At our meeting a few weeks ago, I said, “I’ve been feeling frenetic, like this,” while wildly waving my hands all around my head. As a suggestion for managing the mania, Vee offered, “Sometimes I pick a theme for the month and let that guide me.”
That was definitely a message for me, someone who absolutely loves a theme, as evidenced by this photo of me dressed as Jesus Christ in Drag for a “J Themed” birthday party I attended (“In Drag” for fun, but also lest other guests be dressed as Jesus Christ), where a majority of people wore t-shirts pitifully displaying a word beginning with “J.”
And as I meditated on what my theme should be for July, I came upon “consistency.”
Consistency, consistency. The word started to unlock more realizations, like the fact that not only was I doing a horrendous job at protecting my time and energy, I was craving the very same structure that I offer to my clients, a framework to operate within.
I realized that, while one of the key drivers in deciding to work for myself was freedom over my time and schedule, that is not synonymous with being totally unscheduled.

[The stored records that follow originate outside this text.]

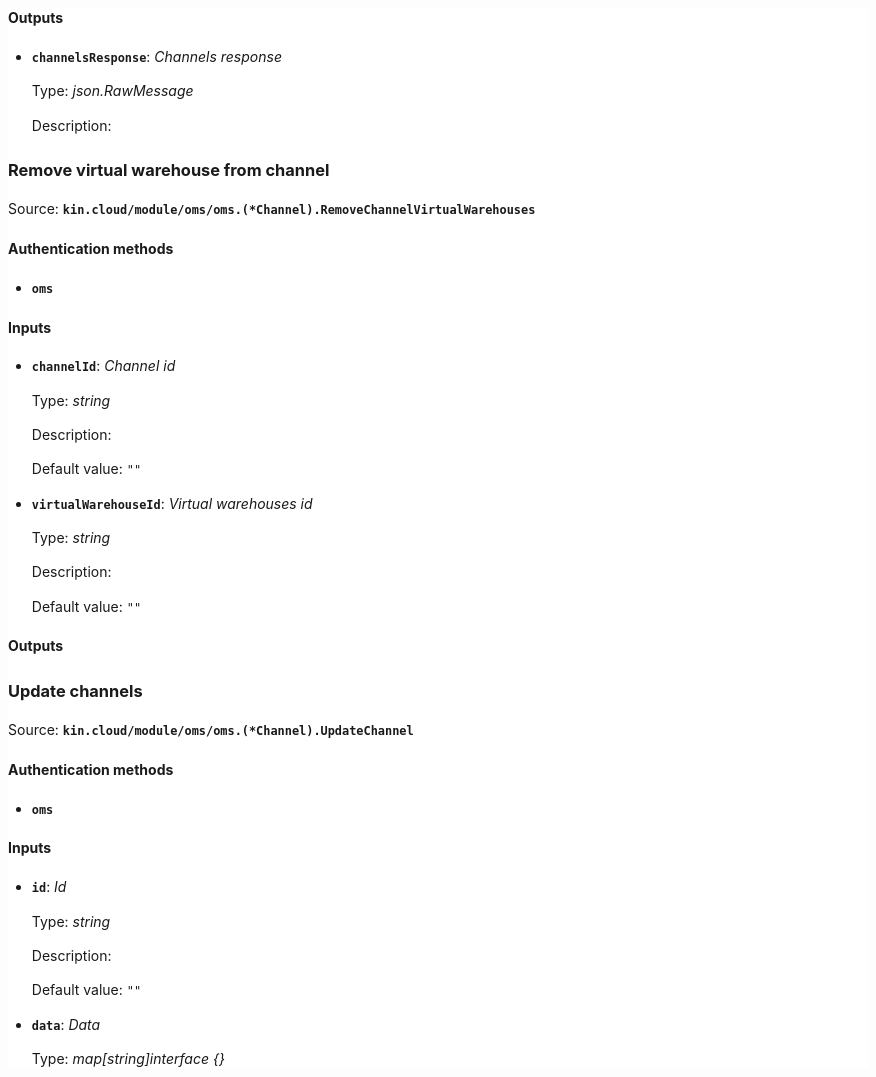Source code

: #### Outputs

* __`channelsResponse`__: _Channels response_

  Type: _json.RawMessage_

  Description: 

### Remove virtual warehouse from channel

Source: __`kin.cloud/module/oms/oms.(*Channel).RemoveChannelVirtualWarehouses`__



#### Authentication methods

* __`oms`__

#### Inputs

* __`channelId`__: _Channel id_

  Type: _string_

  Description: 

  Default value: `""`

* __`virtualWarehouseId`__: _Virtual warehouses id_

  Type: _string_

  Description: 

  Default value: `""`

#### Outputs

### Update channels

Source: __`kin.cloud/module/oms/oms.(*Channel).UpdateChannel`__



#### Authentication methods

* __`oms`__

#### Inputs

* __`id`__: _Id_

  Type: _string_

  Description: 

  Default value: `""`

* __`data`__: _Data_

  Type: _map[string]interface {}_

Instead, lacking all parameters had made me feel unmoored and gave me and others the false impression that I was basically always available.
On the way home from work yesterday, I listened to Can’t Go For That on repeat, like an affirmation. I remember my mom singing that song, mimicking the silliness with which Hall & Oates sing, “NoOo // No can do.” It feels like a contrast to the anxiety that rises when I recognize that “no” is what I need to say, and I believe whoever I’m saying it to isn’t going to like it. There’s a magic in that, taking yourself less seriously, something I and maybe my lineage could stand to be better at (cue what I endearingly termed, “the Moseley Family Wrinkle,” which I now know are the glabellar lines resulting from an oft-furrowed brow).
A final piece of the cosmic collage was a message from the astrology app, CHANI, another channel I turn to when I’m looking for some sense of understanding about my life.
“When the student is ready, the teacher arrives.”
In the years since my mom’s death, I’ve craved mentorship more than ever, feeling her absence as the loss of one of my most pivotal guides. While nothing could ever negate the truth of that experience, I’ve had success in finding really resonant guidance elsewhere– in sensations that stimulate my senses, in conversations with others, and perhaps most profoundly, in the pages of my own notebooks. I remember digging into my box of journals, dating back to elementary school, opening one to a random page, and finding that the page contained the exact message I needed to hear in that moment.
Like most revelations, this has been a return. A reminder that we have wisdom for each other, if we are ready to receive it. So as a student of the universe, I will try to stay ready so I don’t have to get ready to hear what is meant for me.
What does being ready look like? Sometimes it’s spaciousness, sometimes it’s structure that provides the necessary support. Undoubtedly, it’s developing an attunement with your self and surroundings to become aware of and respond to what you need in the moment.